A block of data
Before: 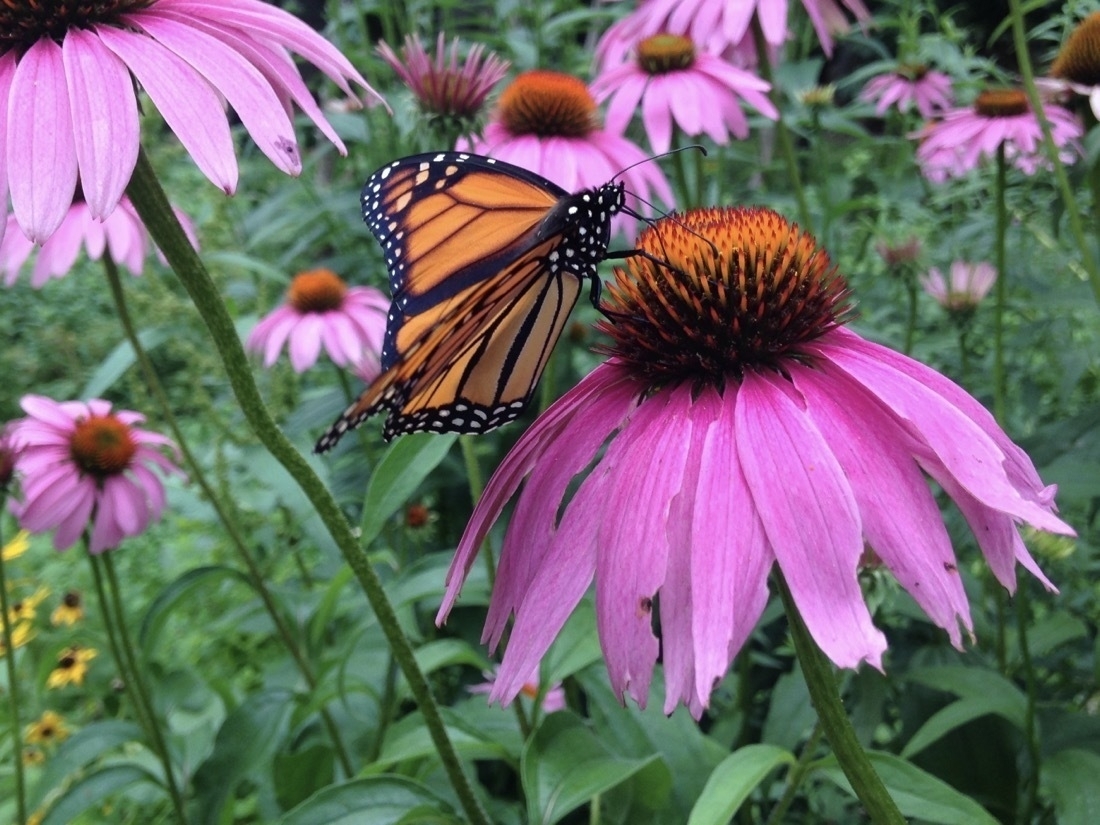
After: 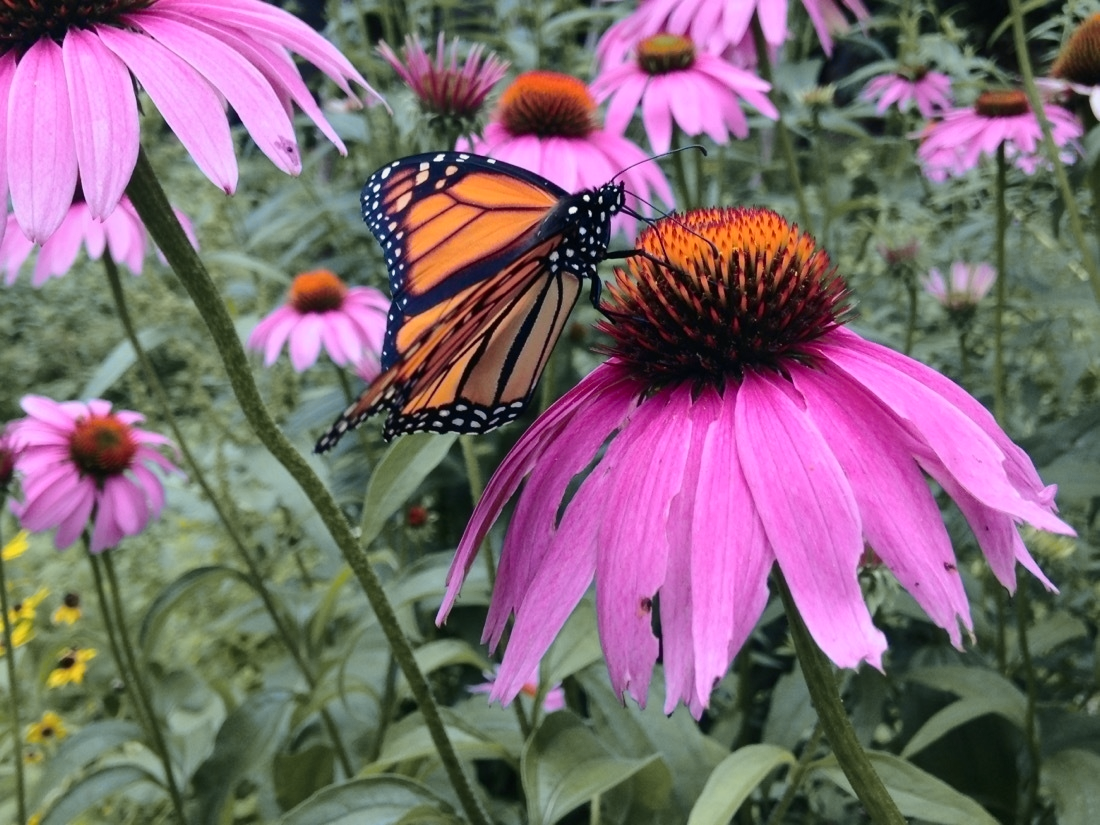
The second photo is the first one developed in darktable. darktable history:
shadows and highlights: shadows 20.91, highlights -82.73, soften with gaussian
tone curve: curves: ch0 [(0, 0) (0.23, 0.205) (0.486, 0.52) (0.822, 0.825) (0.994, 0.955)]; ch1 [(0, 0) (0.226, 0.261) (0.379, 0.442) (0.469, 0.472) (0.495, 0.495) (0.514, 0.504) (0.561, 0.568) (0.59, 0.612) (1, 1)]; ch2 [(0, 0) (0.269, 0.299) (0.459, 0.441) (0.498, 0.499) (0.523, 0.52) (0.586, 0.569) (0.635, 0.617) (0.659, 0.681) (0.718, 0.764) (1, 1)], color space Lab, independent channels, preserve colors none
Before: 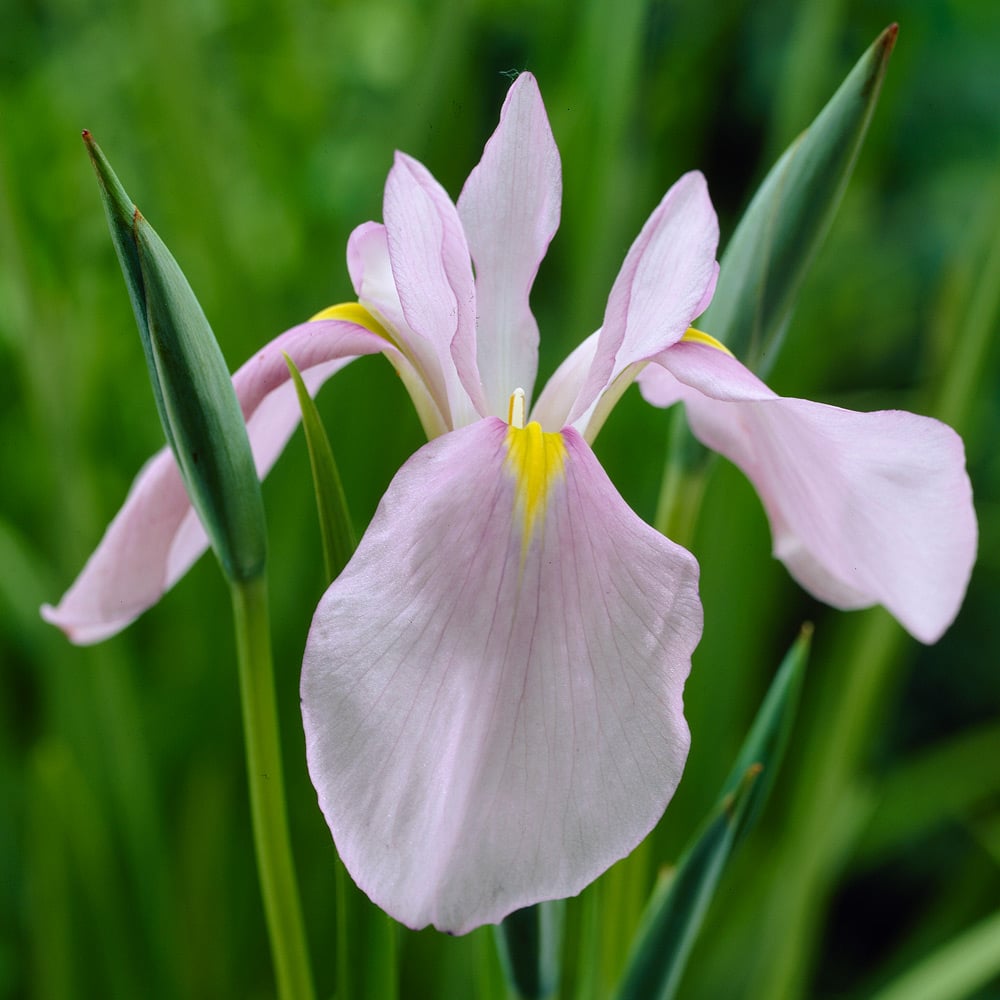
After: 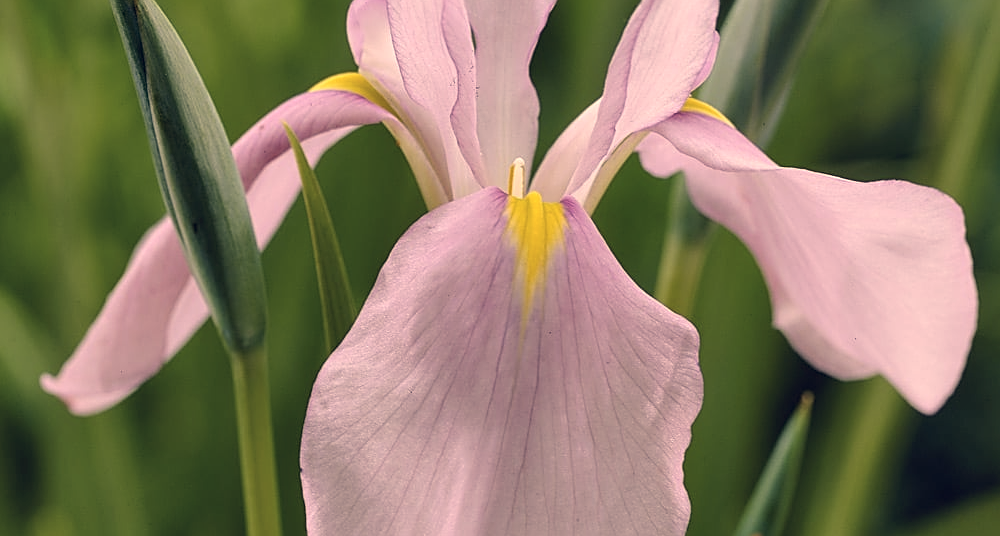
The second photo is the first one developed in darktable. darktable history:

---

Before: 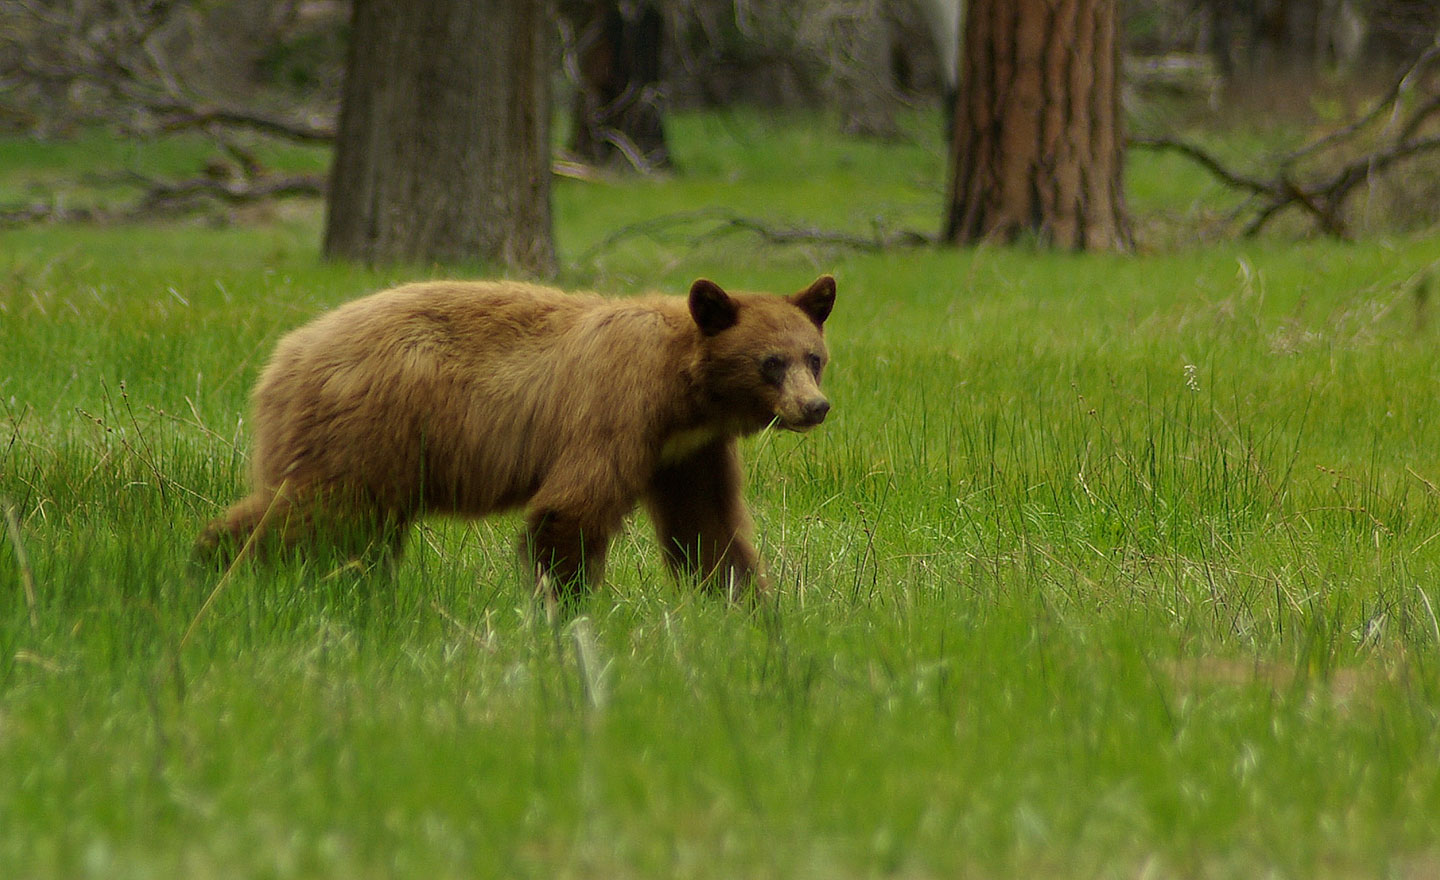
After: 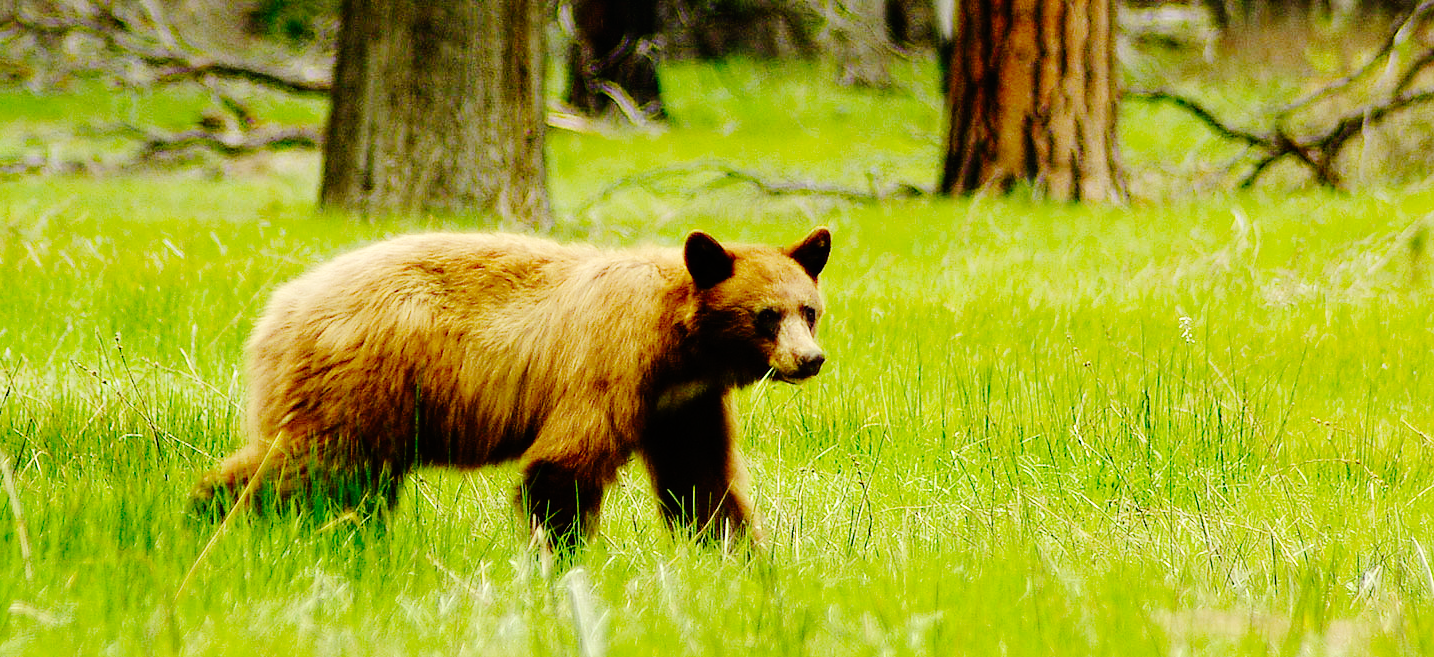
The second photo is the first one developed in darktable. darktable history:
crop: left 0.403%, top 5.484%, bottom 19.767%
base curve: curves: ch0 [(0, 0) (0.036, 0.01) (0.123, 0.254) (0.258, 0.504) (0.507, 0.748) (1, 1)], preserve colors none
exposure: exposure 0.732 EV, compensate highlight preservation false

* * *

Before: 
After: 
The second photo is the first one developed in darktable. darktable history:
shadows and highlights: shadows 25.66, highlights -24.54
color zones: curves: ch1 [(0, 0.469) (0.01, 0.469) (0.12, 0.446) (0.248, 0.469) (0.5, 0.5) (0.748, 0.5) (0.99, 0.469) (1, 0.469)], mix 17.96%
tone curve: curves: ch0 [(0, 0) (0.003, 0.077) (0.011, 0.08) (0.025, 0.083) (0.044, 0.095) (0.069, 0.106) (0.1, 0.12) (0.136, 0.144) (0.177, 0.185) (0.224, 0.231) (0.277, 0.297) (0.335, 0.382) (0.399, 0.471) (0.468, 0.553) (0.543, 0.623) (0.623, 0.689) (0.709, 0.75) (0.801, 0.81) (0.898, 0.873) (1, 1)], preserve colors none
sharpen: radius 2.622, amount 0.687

* [WRITTEN REQUEST] Pick out every line above that contains the string "tone" and copy each of those lines in full. Treat uppercase and lowercase as different.

* [WRITTEN SOLUTION]
tone curve: curves: ch0 [(0, 0) (0.23, 0.205) (0.486, 0.52) (0.822, 0.825) (0.994, 0.955)]; ch1 [(0, 0) (0.226, 0.261) (0.379, 0.442) (0.469, 0.472) (0.495, 0.495) (0.514, 0.504) (0.561, 0.568) (0.59, 0.612) (1, 1)]; ch2 [(0, 0) (0.269, 0.299) (0.459, 0.441) (0.498, 0.499) (0.523, 0.52) (0.586, 0.569) (0.635, 0.617) (0.659, 0.681) (0.718, 0.764) (1, 1)], color space Lab, independent channels, preserve colors none
tone curve: curves: ch0 [(0, 0) (0.003, 0.077) (0.011, 0.08) (0.025, 0.083) (0.044, 0.095) (0.069, 0.106) (0.1, 0.12) (0.136, 0.144) (0.177, 0.185) (0.224, 0.231) (0.277, 0.297) (0.335, 0.382) (0.399, 0.471) (0.468, 0.553) (0.543, 0.623) (0.623, 0.689) (0.709, 0.75) (0.801, 0.81) (0.898, 0.873) (1, 1)], preserve colors none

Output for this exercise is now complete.